WHAT THIS TASK INVOLVES:
From the data below, repeat exactly the lines from the line with "## 👋 Why I Built This" to the line with "Visual](assets/Feedback Rating Breakdown.jpg)", both included.

DATA PROVIDED:
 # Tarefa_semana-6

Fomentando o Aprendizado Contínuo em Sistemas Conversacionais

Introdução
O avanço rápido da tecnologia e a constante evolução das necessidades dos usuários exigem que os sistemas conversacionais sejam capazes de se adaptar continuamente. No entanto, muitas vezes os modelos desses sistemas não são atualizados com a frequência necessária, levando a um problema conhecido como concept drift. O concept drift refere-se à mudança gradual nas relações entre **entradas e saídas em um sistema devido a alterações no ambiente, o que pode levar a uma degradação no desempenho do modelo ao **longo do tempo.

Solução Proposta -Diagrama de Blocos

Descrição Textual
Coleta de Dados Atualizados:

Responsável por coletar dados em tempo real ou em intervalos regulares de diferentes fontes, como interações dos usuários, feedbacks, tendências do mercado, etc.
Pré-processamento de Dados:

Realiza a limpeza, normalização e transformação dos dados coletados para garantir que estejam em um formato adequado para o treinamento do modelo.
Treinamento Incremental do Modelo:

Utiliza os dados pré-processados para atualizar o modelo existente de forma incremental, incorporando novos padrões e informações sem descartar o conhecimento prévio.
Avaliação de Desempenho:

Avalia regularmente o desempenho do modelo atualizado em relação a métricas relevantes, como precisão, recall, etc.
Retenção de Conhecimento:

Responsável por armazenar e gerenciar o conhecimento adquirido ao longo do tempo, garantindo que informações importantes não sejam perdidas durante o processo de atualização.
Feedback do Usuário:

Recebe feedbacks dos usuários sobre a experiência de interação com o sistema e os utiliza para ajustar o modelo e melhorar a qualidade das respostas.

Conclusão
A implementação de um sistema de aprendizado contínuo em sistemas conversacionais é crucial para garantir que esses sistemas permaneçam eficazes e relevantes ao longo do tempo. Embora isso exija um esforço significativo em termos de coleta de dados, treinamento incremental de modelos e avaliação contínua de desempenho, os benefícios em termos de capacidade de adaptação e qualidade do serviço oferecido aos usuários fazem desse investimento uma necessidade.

--

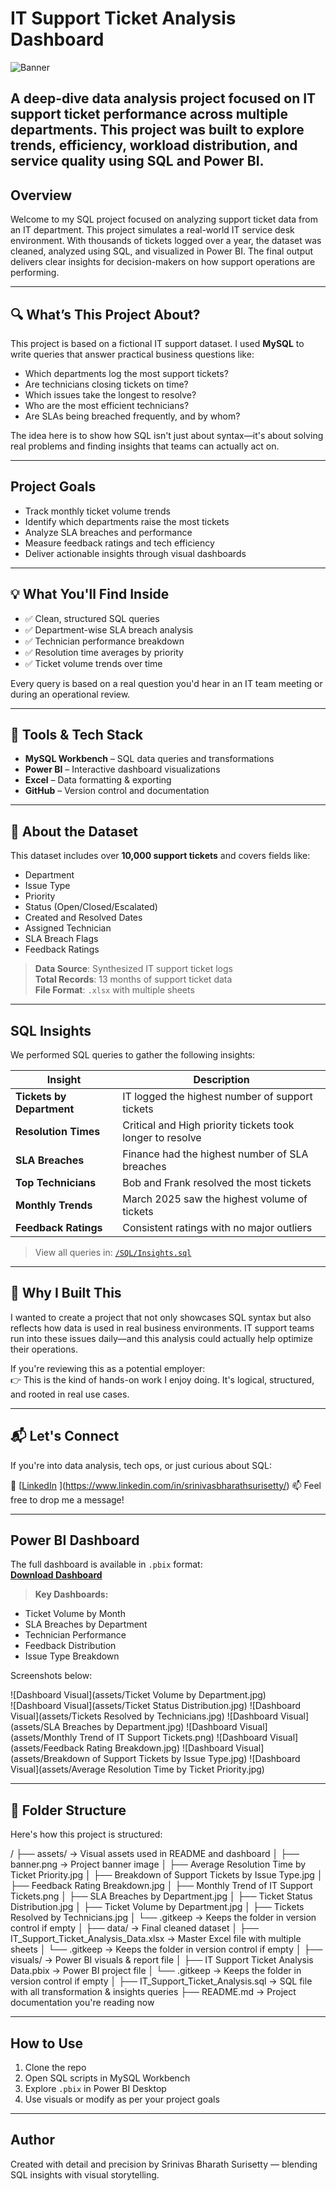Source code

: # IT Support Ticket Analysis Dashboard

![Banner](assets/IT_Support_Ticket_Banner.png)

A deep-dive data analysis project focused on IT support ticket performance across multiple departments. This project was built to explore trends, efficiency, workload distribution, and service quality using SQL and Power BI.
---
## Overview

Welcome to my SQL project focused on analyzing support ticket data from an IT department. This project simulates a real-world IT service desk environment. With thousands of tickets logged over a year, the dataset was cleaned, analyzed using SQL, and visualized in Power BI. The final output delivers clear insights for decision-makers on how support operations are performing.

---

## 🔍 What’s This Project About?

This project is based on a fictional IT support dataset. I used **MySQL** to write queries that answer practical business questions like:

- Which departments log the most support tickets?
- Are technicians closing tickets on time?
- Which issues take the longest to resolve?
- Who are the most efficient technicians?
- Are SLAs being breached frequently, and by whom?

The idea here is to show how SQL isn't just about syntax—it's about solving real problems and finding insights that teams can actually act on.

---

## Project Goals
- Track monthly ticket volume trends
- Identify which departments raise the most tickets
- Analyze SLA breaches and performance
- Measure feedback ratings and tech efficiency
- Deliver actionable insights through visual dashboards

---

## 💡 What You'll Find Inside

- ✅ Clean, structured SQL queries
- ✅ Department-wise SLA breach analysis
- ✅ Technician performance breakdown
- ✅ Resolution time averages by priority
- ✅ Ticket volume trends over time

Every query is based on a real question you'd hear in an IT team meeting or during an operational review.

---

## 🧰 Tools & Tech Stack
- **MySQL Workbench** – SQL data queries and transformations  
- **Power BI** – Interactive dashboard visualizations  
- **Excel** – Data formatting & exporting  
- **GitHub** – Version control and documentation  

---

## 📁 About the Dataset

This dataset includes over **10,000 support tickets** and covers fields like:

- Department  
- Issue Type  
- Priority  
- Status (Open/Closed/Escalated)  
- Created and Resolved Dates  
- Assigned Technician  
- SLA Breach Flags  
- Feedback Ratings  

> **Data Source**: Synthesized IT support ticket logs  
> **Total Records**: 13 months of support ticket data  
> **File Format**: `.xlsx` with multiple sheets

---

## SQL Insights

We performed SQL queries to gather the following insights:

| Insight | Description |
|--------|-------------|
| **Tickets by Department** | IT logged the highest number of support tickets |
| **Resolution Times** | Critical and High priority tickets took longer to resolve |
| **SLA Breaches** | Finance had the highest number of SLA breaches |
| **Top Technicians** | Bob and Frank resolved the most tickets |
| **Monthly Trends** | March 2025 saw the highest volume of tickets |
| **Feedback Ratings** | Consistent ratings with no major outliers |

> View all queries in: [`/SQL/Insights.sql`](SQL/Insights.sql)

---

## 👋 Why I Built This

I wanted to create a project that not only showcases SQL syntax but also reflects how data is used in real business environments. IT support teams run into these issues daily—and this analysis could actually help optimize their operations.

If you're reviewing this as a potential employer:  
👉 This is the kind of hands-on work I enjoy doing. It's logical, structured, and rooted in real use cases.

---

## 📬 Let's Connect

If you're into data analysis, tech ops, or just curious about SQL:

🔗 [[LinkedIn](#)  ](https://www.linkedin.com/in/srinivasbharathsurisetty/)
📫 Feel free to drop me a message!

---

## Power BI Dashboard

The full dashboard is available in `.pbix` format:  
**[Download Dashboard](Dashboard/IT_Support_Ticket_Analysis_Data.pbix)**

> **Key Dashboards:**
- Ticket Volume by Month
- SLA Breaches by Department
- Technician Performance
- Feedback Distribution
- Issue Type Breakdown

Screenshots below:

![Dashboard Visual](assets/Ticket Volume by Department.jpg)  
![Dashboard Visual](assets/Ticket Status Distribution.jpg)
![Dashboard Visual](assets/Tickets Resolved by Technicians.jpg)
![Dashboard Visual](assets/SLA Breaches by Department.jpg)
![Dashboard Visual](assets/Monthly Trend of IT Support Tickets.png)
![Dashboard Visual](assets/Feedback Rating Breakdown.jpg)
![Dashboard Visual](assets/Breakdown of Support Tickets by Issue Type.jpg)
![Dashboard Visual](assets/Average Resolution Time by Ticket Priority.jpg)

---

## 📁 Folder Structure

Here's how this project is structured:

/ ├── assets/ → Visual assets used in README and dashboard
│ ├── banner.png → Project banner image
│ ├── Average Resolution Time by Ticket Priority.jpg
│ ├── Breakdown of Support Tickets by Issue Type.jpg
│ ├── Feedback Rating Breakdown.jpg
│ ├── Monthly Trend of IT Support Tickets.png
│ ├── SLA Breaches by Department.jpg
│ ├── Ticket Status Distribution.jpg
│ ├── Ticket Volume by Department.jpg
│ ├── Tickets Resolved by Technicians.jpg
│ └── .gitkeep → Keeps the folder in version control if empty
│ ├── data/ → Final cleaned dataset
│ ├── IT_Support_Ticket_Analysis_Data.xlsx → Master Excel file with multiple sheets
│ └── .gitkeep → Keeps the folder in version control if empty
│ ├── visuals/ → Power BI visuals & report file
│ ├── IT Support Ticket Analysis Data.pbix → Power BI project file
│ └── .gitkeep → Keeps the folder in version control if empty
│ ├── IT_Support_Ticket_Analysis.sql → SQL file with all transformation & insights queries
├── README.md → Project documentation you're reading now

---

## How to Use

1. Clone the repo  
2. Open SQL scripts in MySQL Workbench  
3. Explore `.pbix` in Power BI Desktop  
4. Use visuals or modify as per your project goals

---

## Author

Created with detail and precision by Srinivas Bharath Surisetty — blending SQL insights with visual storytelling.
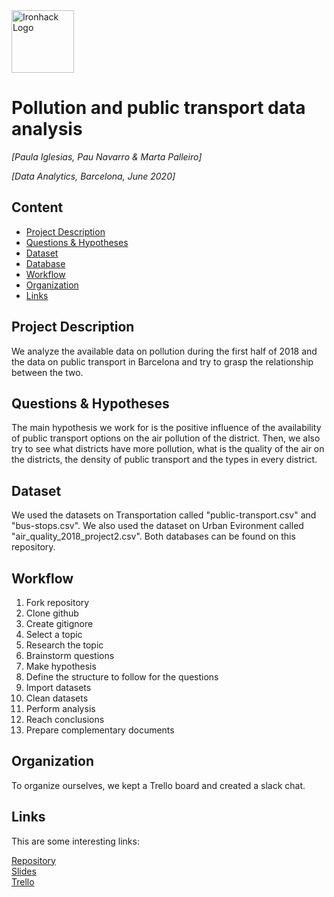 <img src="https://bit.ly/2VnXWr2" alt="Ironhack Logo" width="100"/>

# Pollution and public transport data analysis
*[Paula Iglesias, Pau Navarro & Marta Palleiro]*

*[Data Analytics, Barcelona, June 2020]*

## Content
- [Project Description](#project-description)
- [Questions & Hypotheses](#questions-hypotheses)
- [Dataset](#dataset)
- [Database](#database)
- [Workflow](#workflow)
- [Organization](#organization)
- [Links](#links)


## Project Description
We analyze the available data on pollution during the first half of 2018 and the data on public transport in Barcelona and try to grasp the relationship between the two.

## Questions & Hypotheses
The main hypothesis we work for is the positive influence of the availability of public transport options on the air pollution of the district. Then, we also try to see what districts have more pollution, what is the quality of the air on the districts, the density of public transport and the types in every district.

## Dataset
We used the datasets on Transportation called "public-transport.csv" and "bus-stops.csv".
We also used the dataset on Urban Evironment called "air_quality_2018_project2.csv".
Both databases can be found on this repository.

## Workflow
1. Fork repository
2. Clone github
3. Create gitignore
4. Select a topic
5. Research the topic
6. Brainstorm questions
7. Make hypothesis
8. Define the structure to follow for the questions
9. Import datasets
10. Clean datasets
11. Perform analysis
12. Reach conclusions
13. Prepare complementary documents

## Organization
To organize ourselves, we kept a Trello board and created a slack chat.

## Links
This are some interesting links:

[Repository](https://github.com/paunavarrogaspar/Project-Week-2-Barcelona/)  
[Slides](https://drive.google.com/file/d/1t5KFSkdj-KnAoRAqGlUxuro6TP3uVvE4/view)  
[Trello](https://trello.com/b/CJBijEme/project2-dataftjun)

OUTPUT OF THE EXERCISE:
## 👋 Why I Built This

I wanted to create a project that not only showcases SQL syntax but also reflects how data is used in real business environments. IT support teams run into these issues daily—and this analysis could actually help optimize their operations.

If you're reviewing this as a potential employer:  
👉 This is the kind of hands-on work I enjoy doing. It's logical, structured, and rooted in real use cases.

---

## 📬 Let's Connect

If you're into data analysis, tech ops, or just curious about SQL:

🔗 [[LinkedIn](#)  ](https://www.linkedin.com/in/srinivasbharathsurisetty/)
📫 Feel free to drop me a message!

---

## Power BI Dashboard

The full dashboard is available in `.pbix` format:  
**[Download Dashboard](Dashboard/IT_Support_Ticket_Analysis_Data.pbix)**

> **Key Dashboards:**
- Ticket Volume by Month
- SLA Breaches by Department
- Technician Performance
- Feedback Distribution
- Issue Type Breakdown

Screenshots below:

![Dashboard Visual](assets/Ticket Volume by Department.jpg)  
![Dashboard Visual](assets/Ticket Status Distribution.jpg)
![Dashboard Visual](assets/Tickets Resolved by Technicians.jpg)
![Dashboard Visual](assets/SLA Breaches by Department.jpg)
![Dashboard Visual](assets/Monthly Trend of IT Support Tickets.png)
![Dashboard Visual](assets/Feedback Rating Breakdown.jpg)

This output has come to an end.